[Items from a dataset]
- - - -

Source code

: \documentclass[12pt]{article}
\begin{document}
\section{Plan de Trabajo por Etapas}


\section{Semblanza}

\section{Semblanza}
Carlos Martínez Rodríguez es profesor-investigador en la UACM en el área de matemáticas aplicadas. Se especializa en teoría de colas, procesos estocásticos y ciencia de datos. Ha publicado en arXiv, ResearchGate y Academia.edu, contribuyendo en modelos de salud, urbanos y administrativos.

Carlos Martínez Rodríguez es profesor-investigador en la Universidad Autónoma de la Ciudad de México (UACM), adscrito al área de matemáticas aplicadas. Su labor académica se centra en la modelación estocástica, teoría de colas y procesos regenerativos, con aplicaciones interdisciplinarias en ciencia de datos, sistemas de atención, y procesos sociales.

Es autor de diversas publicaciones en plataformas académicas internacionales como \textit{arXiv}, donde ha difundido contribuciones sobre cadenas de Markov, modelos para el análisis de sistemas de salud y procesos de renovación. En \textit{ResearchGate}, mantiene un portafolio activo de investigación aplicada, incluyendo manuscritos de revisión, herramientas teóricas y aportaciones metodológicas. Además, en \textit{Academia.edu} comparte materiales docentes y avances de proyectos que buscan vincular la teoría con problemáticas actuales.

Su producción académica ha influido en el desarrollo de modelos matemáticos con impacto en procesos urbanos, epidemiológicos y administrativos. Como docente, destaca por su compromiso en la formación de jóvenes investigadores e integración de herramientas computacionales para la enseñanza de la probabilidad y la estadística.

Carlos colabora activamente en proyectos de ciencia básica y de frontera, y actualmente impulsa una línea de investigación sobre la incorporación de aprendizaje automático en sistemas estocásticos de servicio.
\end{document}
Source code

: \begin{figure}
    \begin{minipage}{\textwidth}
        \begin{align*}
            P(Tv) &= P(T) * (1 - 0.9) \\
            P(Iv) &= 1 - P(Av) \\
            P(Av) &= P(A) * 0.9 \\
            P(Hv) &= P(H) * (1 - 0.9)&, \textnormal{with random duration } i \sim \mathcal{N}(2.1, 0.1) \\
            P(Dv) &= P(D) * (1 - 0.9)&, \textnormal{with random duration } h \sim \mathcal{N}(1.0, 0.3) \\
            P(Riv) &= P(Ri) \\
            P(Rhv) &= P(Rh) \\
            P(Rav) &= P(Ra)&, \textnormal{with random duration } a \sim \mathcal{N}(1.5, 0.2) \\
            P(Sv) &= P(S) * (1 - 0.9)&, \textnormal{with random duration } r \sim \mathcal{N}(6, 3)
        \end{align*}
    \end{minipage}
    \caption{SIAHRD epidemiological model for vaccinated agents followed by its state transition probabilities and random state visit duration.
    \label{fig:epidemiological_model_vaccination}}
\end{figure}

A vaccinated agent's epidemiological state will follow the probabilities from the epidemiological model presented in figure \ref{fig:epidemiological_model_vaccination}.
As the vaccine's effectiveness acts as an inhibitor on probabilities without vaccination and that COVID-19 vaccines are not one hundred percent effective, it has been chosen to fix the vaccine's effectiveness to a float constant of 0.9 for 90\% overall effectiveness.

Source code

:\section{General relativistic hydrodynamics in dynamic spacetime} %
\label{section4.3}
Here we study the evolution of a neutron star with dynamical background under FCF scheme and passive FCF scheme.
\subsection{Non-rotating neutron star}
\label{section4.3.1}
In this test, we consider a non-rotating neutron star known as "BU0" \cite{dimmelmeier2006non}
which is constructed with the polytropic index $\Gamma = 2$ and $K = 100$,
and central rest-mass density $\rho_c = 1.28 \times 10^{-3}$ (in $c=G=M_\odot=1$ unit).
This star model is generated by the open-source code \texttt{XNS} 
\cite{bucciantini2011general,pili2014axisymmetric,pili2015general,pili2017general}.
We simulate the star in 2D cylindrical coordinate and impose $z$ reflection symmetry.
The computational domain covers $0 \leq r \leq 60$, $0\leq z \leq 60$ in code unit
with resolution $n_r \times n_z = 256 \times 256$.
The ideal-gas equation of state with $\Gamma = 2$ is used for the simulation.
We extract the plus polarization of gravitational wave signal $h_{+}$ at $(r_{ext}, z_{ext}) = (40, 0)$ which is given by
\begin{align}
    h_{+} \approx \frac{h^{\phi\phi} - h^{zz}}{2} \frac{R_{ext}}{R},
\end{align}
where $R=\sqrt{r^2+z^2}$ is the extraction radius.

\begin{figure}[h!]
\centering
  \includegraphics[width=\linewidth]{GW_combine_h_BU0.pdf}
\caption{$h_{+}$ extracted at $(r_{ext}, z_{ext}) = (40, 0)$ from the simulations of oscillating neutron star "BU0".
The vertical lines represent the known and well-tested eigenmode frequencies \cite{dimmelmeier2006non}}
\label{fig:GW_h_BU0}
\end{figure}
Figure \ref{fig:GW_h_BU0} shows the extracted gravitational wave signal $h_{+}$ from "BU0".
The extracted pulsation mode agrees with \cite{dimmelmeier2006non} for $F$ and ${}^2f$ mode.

- - - -

_Exercise brief_
Print every record exactly as it was given.

_Output_
Source code

: \documentclass[12pt]{article}
\begin{document}
\section{Plan de Trabajo por Etapas}


\section{Semblanza}

\section{Semblanza}
Carlos Martínez Rodríguez es profesor-investigador en la UACM en el área de matemáticas aplicadas. Se especializa en teoría de colas, procesos estocásticos y ciencia de datos. Ha publicado en arXiv, ResearchGate y Academia.edu, contribuyendo en modelos de salud, urbanos y administrativos.

Carlos Martínez Rodríguez es profesor-investigador en la Universidad Autónoma de la Ciudad de México (UACM), adscrito al área de matemáticas aplicadas. Su labor académica se centra en la modelación estocástica, teoría de colas y procesos regenerativos, con aplicaciones interdisciplinarias en ciencia de datos, sistemas de atención, y procesos sociales.

Es autor de diversas publicaciones en plataformas académicas internacionales como \textit{arXiv}, donde ha difundido contribuciones sobre cadenas de Markov, modelos para el análisis de sistemas de salud y procesos de renovación. En \textit{ResearchGate}, mantiene un portafolio activo de investigación aplicada, incluyendo manuscritos de revisión, herramientas teóricas y aportaciones metodológicas. Además, en \textit{Academia.edu} comparte materiales docentes y avances de proyectos que buscan vincular la teoría con problemáticas actuales.

Su producción académica ha influido en el desarrollo de modelos matemáticos con impacto en procesos urbanos, epidemiológicos y administrativos. Como docente, destaca por su compromiso en la formación de jóvenes investigadores e integración de herramientas computacionales para la enseñanza de la probabilidad y la estadística.

Carlos colabora activamente en proyectos de ciencia básica y de frontera, y actualmente impulsa una línea de investigación sobre la incorporación de aprendizaje automático en sistemas estocásticos de servicio.
\end{document}
Source code

: \begin{figure}
    \begin{minipage}{\textwidth}
        \begin{align*}
            P(Tv) &= P(T) * (1 - 0.9) \\
            P(Iv) &= 1 - P(Av) \\
            P(Av) &= P(A) * 0.9 \\
            P(Hv) &= P(H) * (1 - 0.9)&, \textnormal{with random duration } i \sim \mathcal{N}(2.1, 0.1) \\
            P(Dv) &= P(D) * (1 - 0.9)&, \textnormal{with random duration } h \sim \mathcal{N}(1.0, 0.3) \\
            P(Riv) &= P(Ri) \\
            P(Rhv) &= P(Rh) \\
            P(Rav) &= P(Ra)&, \textnormal{with random duration } a \sim \mathcal{N}(1.5, 0.2) \\
            P(Sv) &= P(S) * (1 - 0.9)&, \textnormal{with random duration } r \sim \mathcal{N}(6, 3)
        \end{align*}
    \end{minipage}
    \caption{SIAHRD epidemiological model for vaccinated agents followed by its state transition probabilities and random state visit duration.
    \label{fig:epidemiological_model_vaccination}}
\end{figure}

A vaccinated agent's epidemiological state will follow the probabilities from the epidemiological model presented in figure \ref{fig:epidemiological_model_vaccination}.
As the vaccine's effectiveness acts as an inhibitor on probabilities without vaccination and that COVID-19 vaccines are not one hundred percent effective, it has been chosen to fix the vaccine's effectiveness to a float constant of 0.9 for 90\% overall effectiveness.

Source code

:\section{General relativistic hydrodynamics in dynamic spacetime} %
\label{section4.3}
Here we study the evolution of a neutron star with dynamical background under FCF scheme and passive FCF scheme.
\subsection{Non-rotating neutron star}
\label{section4.3.1}
In this test, we consider a non-rotating neutron star known as "BU0" \cite{dimmelmeier2006non}
which is constructed with the polytropic index $\Gamma = 2$ and $K = 100$,
and central rest-mass density $\rho_c = 1.28 \times 10^{-3}$ (in $c=G=M_\odot=1$ unit).
This star model is generated by the open-source code \texttt{XNS} 
\cite{bucciantini2011general,pili2014axisymmetric,pili2015general,pili2017general}.
We simulate the star in 2D cylindrical coordinate and impose $z$ reflection symmetry.
The computational domain covers $0 \leq r \leq 60$, $0\leq z \leq 60$ in code unit
with resolution $n_r \times n_z = 256 \times 256$.
The ideal-gas equation of state with $\Gamma = 2$ is used for the simulation.
We extract the plus polarization of gravitational wave signal $h_{+}$ at $(r_{ext}, z_{ext}) = (40, 0)$ which is given by
\begin{align}
    h_{+} \approx \frac{h^{\phi\phi} - h^{zz}}{2} \frac{R_{ext}}{R},
\end{align}
where $R=\sqrt{r^2+z^2}$ is the extraction radius.

\begin{figure}[h!]
\centering
  \includegraphics[width=\linewidth]{GW_combine_h_BU0.pdf}
\caption{$h_{+}$ extracted at $(r_{ext}, z_{ext}) = (40, 0)$ from the simulations of oscillating neutron star "BU0".
The vertical lines represent the known and well-tested eigenmode frequencies \cite{dimmelmeier2006non}}
\label{fig:GW_h_BU0}
\end{figure}
Figure \ref{fig:GW_h_BU0} shows the extracted gravitational wave signal $h_{+}$ from "BU0".
The extracted pulsation mode agrees with \cite{dimmelmeier2006non} for $F$ and ${}^2f$ mode.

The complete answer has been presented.